Anadolu’da bugüne kadar yalnızca iki örneği bilinen bu yapıyla birlikte, Kayseri Anadolu’nun üçüncü antik hipodromuna ev sahipliği yapmış oldu. Hellenistik Dönem’in başlarında “Mazaka” adıyla bilinen kentin, M.Ö. 3. yüzyılda Ariarathia olarak Kapadokya Krallığı’nın başkenti olduğu, Roma döneminde ise “Caesarea” adını alarak önemli bir merkez haline geldiği biliniyor.

Kayseri Büyükşehir Belediyesi uzmanlarının yürüttüğü çalışmalar, antik hipodromun yerini belirlemeyi sağladı. Bernardakis, Levıdes, Arşak Alboyaciyan, Vital Kunet ve Friedrich Hild gibi seyyahların notlarıyla desteklenen araştırmalarda, Bernardakis’in çizdiği ve “Circus” olarak işaretlediği harita günümüz uydu fotoğraflarıyla karşılaştırıldı. Bu karşılaştırmalar sonucu hipodromun olası konumu netleştirildi.
Harita Genel Müdürlüğü’nden temin edilen ortofotolar ve tarihî hava görüntülerinin incelenmesiyle alanın 1950-1980 yılları arasında şehir çöplüğü olarak kullanıldığı, bu süreçte yaklaşık 20 metre dolgu yapıldığı belirlendi.
Kayseri Büyükşehir Belediye Başkanı Dr.
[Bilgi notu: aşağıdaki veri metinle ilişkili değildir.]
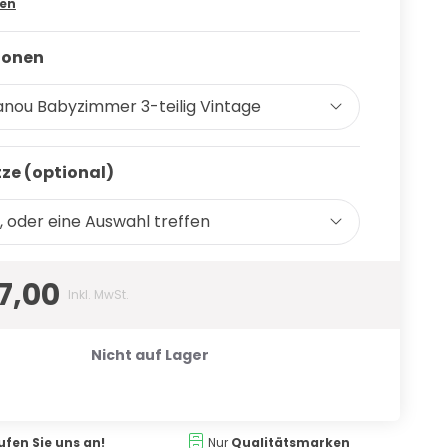
sen
ionen
nou Babyzimmer 3-teilig Vintage
ze (optional)
, oder eine Auswahl treffen
7,00
Inkl. MwSt.
Nicht auf Lager
ufen Sie uns an!
Nur
Qualitätsmarken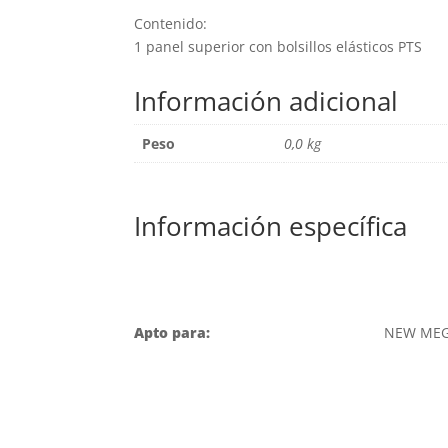
Contenido:
1 panel superior con bolsillos elásticos PTS
Información adicional
Peso
0,0 kg
Información específica
Apto para:
NEW MEG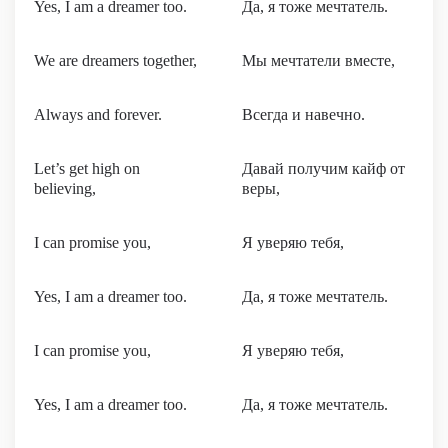
Yes, I am a dreamer too.
Да, я тоже мечтатель.
We are dreamers together,
Мы мечтатели вместе,
Always and forever.
Всегда и навечно.
Let’s get high on
Давай получим кайф от
believing,
веры,
I can promise you,
Я уверяю тебя,
Yes, I am a dreamer too.
Да, я тоже мечтатель.
I can promise you,
Я уверяю тебя,
Yes, I am a dreamer too.
Да, я тоже мечтатель.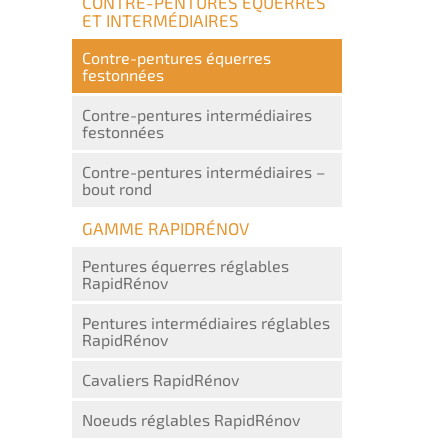
CONTRE-PENTURES ÉQUERRES
ET INTERMÉDIAIRES
Contre-pentures équerres
festonnées
Contre-pentures intermédiaires
festonnées
Contre-pentures intermédiaires –
bout rond
GAMME RAPIDRÉNOV
Pentures équerres réglables
RapidRénov
Pentures intermédiaires réglables
RapidRénov
Cavaliers RapidRénov
Noeuds réglables RapidRénov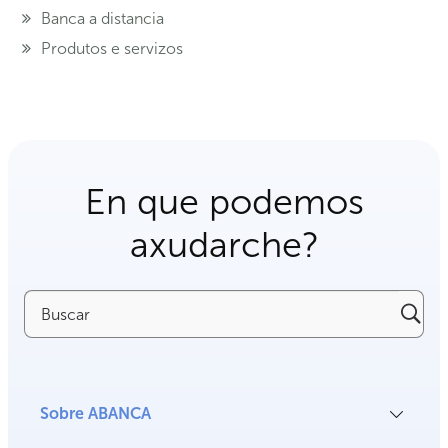
Banca a distancia
Produtos e servizos
En que podemos
axudarche?
Buscar
Sobre ABANCA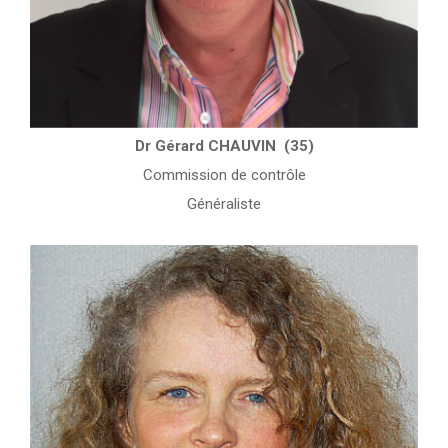
Dr Gérard CHAUVIN (35)
Commission de contrôle
Généraliste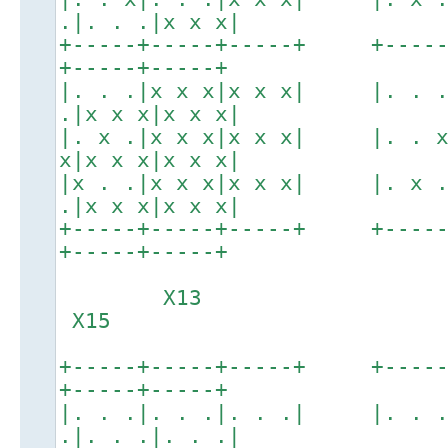
.|. . .|x x x|
+-----+-----+-----+ +----
+-----+-----+
|. . .|x x x|x x x| |. . 
.|x x x|x x x|
|. x .|x x x|x x x| |. . 
x|x x x|x x x|
|x . .|x x x|x x x| |. x 
.|x x x|x x x|
+-----+-----+-----+ +----
+-----+-----+
X13
X15
+-----+-----+-----+ +----
+-----+-----+
|. . .|. . .|. . .| |. . 
.|. . .|. . .|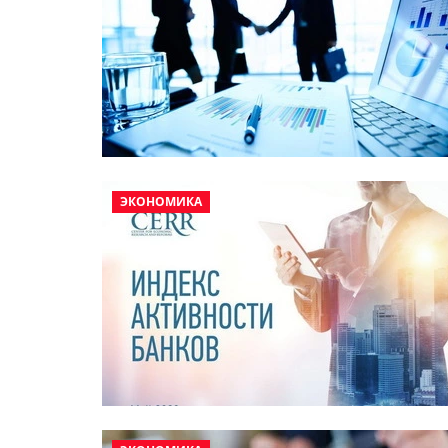
ЭКОНОМИКА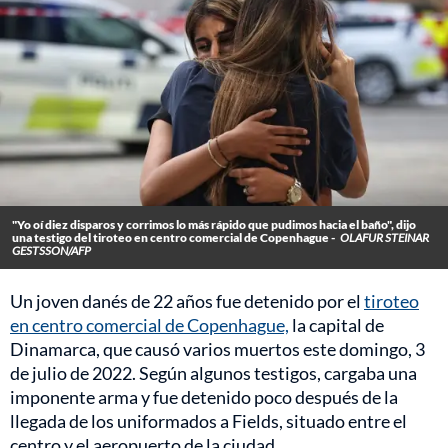
"Yo oí diez disparos y corrimos lo más rápido que pudimos hacia el baño", dijo
una testigo del tiroteo en centro comercial de Copenhague -
OLAFUR STEINAR
GESTSSON/AFP
Un joven danés de 22 años fue detenido por el
tiroteo
en centro comercial de Copenhague,
la capital de
Dinamarca, que causó varios muertos este domingo, 3
de julio de 2022. Según algunos testigos, cargaba una
imponente arma y fue detenido poco después de la
llegada de los uniformados a Fields, situado entre el
centro y el aeropuerto de la ciudad.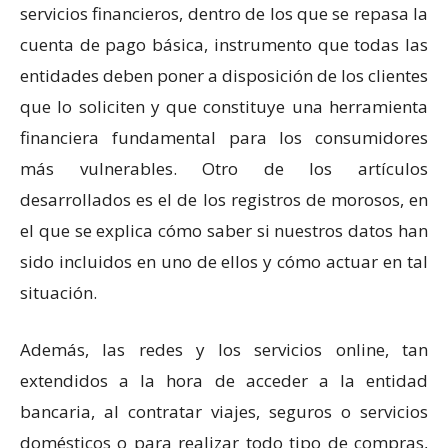
servicios financieros, dentro de los que se repasa la
cuenta de pago básica, instrumento que todas las
entidades deben poner a disposición de los clientes
que lo soliciten y que constituye una herramienta
financiera fundamental para los consumidores
más vulnerables. Otro de los artículos
desarrollados es el de los registros de morosos, en
el que se explica cómo saber si nuestros datos han
sido incluidos en uno de ellos y cómo actuar en tal
situación.
Además, las redes y los servicios online, tan
extendidos a la hora de acceder a la entidad
bancaria, al contratar viajes, seguros o servicios
domésticos o para realizar todo tipo de compras,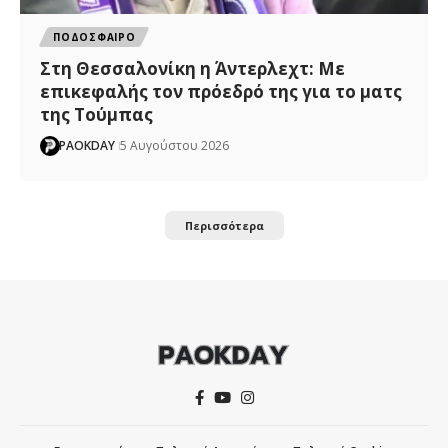
ΠΟΔΟΣΦΑΙΡΟ
Στη Θεσσαλονίκη η Άντερλεχτ: Με
επικεφαλής τον πρόεδρό της για το ματς
της Τούμπας
PAOKDAY
5 Αυγούστου 2026
Περισσότερα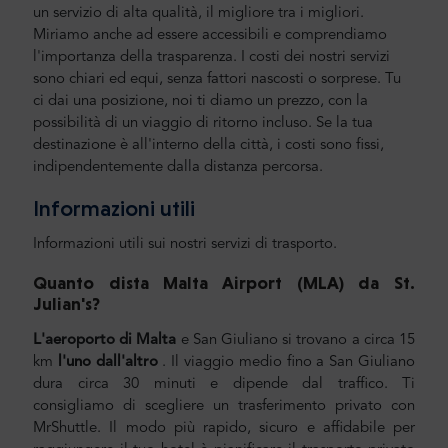
un servizio di alta qualità, il migliore tra i migliori.
Miriamo anche ad essere accessibili e comprendiamo
l'importanza della trasparenza. I costi dei nostri servizi
sono chiari ed equi, senza fattori nascosti o sorprese. Tu
ci dai una posizione, noi ti diamo un prezzo, con la
possibilità di un viaggio di ritorno incluso. Se la tua
destinazione è all'interno della città, i costi sono fissi,
indipendentemente dalla distanza percorsa.
Informazioni utili
Informazioni utili sui nostri servizi di trasporto.
Quanto dista Malta Airport (MLA) da St.
Julian's
?
L'aeroporto di Malta
e San Giuliano si trovano a circa 15
km
l'uno dall'altro
. Il viaggio medio fino a San Giuliano
dura circa 30 minuti e dipende dal traffico. Ti
consigliamo di scegliere un trasferimento privato con
MrShuttle. Il modo più rapido, sicuro e affidabile per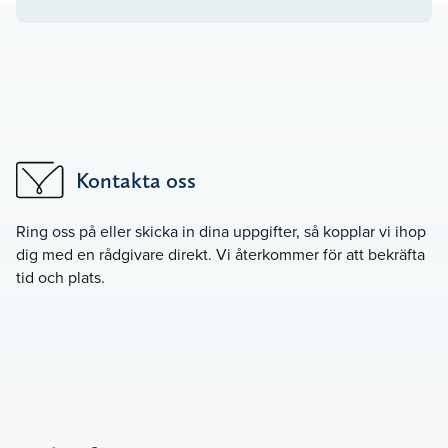
Kontakta oss
Ring oss på
eller skicka in dina uppgifter, så kopplar vi ihop
dig med en rådgivare direkt. Vi återkommer för att bekräfta
tid och plats.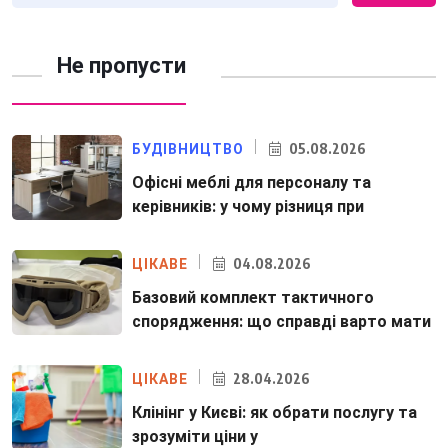
Не пропусти
05.08.2026
БУДІВНИЦТВО
Офісні меблі для персоналу та
керівників: у чому різниця при
04.08.2026
ЦІКАВЕ
Базовий комплект тактичного
спорядження: що справді варто мати
28.04.2026
ЦІКАВЕ
Клінінг у Києві: як обрати послугу та
зрозуміти ціни у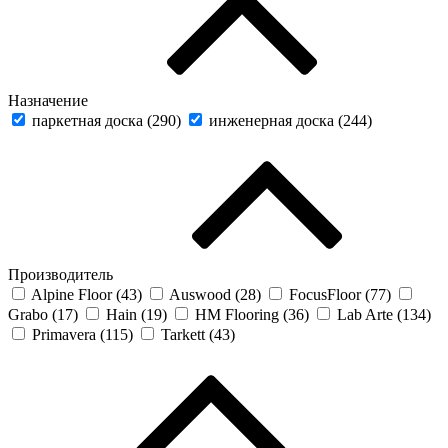
Назначение
паркетная доска (
290
)
инженерная доска (
244
)
Производитель
Alpine Floor (
43
)
Auswood (
28
)
FocusFloor (
77
)
Grabo (
17
)
Hain (
19
)
HM Flooring (
36
)
Lab Arte (
134
)
Primavera (
115
)
Tarkett (
43
)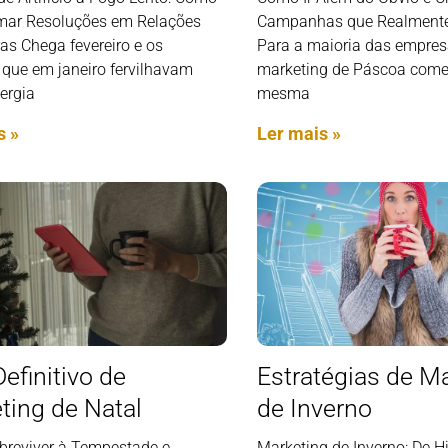
mar Resoluções em Relações
Campanhas que Realment
as Chega fevereiro e os
Para a maioria das empres
 que em janeiro fervilhavam
marketing de Páscoa come
ergia
mesma
s »
Ler mais »
efinitivo de
Estratégias de M
ting de Natal
de Inverno
reviver à Tempestade e
Marketing de Inverno: De H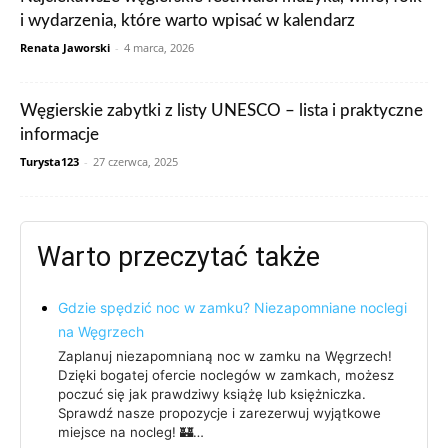
i wydarzenia, które warto wpisać w kalendarz
Renata Jaworski
-
4 marca, 2026
Węgierskie zabytki z listy UNESCO – lista i praktyczne
informacje
Turysta123
-
27 czerwca, 2025
Warto przeczytać także
Gdzie spędzić noc w zamku? Niezapomniane noclegi
na Węgrzech
Zaplanuj niezapomnianą noc w zamku na Węgrzech!
Dzięki bogatej ofercie noclegów w zamkach, możesz
poczuć się jak prawdziwy książę lub księżniczka.
Sprawdź nasze propozycje i zarezerwuj wyjątkowe
miejsce na nocleg! 🏰…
Memduh Büyükkılıç’ın talimatıyla yapılan arkeojeofizik ölçümler, hipodrom yapısının varlığını kesinleştirdi. 25 Eylül 2025 tarihinde Kayseri Kültür Varlıklarını Koruma Bölge Kurulu’nun kararıyla bölge, 3. derece arkeolojik sit alanı olarak tescillendi.
Yapılan analizlere göre hipodromun yaklaşık 450 metre uzunluğunda olduğu tahmin ediliyor. Böylece Kayseri, Anadolu’daki önemli Roma dönemi şehirlerinden biri olarak tarih sahnesinde bir kez daha öne çıktı.